> REQUIRED ACTION
The response must reproduce every record below without alteration.

(Records from a data collection)
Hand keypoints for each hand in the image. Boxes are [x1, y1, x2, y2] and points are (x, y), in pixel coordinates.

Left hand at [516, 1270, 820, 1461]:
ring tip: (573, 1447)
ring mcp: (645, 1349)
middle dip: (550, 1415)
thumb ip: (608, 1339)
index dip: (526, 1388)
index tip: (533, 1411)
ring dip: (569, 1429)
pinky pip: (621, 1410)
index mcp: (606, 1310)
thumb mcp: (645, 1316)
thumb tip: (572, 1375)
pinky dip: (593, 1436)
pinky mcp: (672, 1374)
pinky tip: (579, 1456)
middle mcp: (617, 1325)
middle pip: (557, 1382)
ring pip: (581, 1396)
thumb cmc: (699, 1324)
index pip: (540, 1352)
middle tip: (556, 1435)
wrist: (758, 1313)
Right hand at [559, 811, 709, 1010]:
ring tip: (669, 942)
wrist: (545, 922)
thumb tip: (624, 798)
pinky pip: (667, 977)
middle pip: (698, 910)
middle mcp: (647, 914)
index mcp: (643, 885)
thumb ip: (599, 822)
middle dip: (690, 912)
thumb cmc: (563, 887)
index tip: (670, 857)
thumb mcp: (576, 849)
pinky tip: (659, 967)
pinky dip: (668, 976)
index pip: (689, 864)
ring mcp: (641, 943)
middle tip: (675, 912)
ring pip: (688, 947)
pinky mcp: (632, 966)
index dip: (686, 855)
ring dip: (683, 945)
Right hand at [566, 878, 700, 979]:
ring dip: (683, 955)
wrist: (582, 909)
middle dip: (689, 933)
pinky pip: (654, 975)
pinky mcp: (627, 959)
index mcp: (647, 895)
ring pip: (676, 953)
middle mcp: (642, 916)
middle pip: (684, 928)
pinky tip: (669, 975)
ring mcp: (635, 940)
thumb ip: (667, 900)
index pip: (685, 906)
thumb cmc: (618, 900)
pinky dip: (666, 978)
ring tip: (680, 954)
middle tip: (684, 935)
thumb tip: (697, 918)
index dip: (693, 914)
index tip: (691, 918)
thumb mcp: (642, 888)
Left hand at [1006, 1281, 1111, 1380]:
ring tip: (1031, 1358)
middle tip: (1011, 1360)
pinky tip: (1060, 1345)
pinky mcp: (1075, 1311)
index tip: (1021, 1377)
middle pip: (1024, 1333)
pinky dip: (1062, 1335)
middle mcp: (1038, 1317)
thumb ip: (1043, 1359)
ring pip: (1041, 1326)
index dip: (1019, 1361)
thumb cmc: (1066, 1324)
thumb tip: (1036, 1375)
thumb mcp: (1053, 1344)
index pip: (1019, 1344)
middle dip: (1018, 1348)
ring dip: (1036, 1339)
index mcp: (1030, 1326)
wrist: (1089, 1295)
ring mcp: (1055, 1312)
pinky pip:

> SOLUTION BELOW
Hand keypoints for each hand in the image. Boxes are [x1, y1, x2, y2] and points are (x, y), in pixel coordinates.

Left hand at [516, 1270, 820, 1461]:
ring tip: (573, 1447)
ring mcp: (645, 1349)
middle dip: (550, 1415)
thumb ip: (608, 1339)
index dip: (526, 1388)
index tip: (533, 1411)
ring dip: (569, 1429)
pinky pip: (621, 1410)
index mcp: (606, 1310)
thumb mcp: (645, 1316)
thumb tip: (572, 1375)
pinky dip: (593, 1436)
pinky mcp: (672, 1374)
pinky tip: (579, 1456)
middle mcp: (617, 1325)
middle pip: (557, 1382)
ring pip: (581, 1396)
thumb cmc: (699, 1324)
index pip: (540, 1352)
middle tip: (556, 1435)
wrist: (758, 1313)
Right hand at [559, 811, 709, 1010]:
ring tip: (669, 942)
wrist: (545, 922)
thumb tip: (624, 798)
pinky pip: (667, 977)
middle pip: (698, 910)
middle mcp: (647, 914)
index mcp: (643, 885)
thumb ip: (599, 822)
middle dip: (690, 912)
thumb cmc: (563, 887)
index tip: (670, 857)
thumb mcp: (576, 849)
pinky tip: (659, 967)
pinky dip: (668, 976)
index pip: (689, 864)
ring mcp: (641, 943)
middle tip: (675, 912)
ring pip: (688, 947)
pinky mcp: (632, 966)
index dip: (686, 855)
ring dip: (683, 945)
Right hand at [566, 878, 700, 979]:
ring dip: (683, 955)
wrist: (582, 909)
middle dip: (689, 933)
pinky pip: (654, 975)
pinky mcp: (627, 959)
index mcp: (647, 895)
ring pip: (676, 953)
middle mcp: (642, 916)
middle pip: (684, 928)
pinky tip: (669, 975)
ring mcp: (635, 940)
thumb ip: (667, 900)
index pip: (685, 906)
thumb cmc: (618, 900)
pinky dip: (666, 978)
ring tip: (680, 954)
middle tip: (684, 935)
thumb tip: (697, 918)
index dip: (693, 914)
index tip: (691, 918)
thumb mcp: (642, 888)
Left hand at [1006, 1281, 1111, 1380]:
ring tip: (1031, 1358)
middle tip: (1011, 1360)
pinky tip: (1060, 1345)
pinky mcp: (1075, 1311)
index tip: (1021, 1377)
middle pip: (1024, 1333)
pinky dip: (1062, 1335)
middle mcp: (1038, 1317)
thumb ip: (1043, 1359)
ring pip: (1041, 1326)
index dip: (1019, 1361)
thumb cmc: (1066, 1324)
thumb tip: (1036, 1375)
thumb mcp: (1053, 1344)
index pip: (1019, 1344)
middle dip: (1018, 1348)
ring dip: (1036, 1339)
index mcp: (1030, 1326)
wrist: (1089, 1295)
ring mcp: (1055, 1312)
pinky pip:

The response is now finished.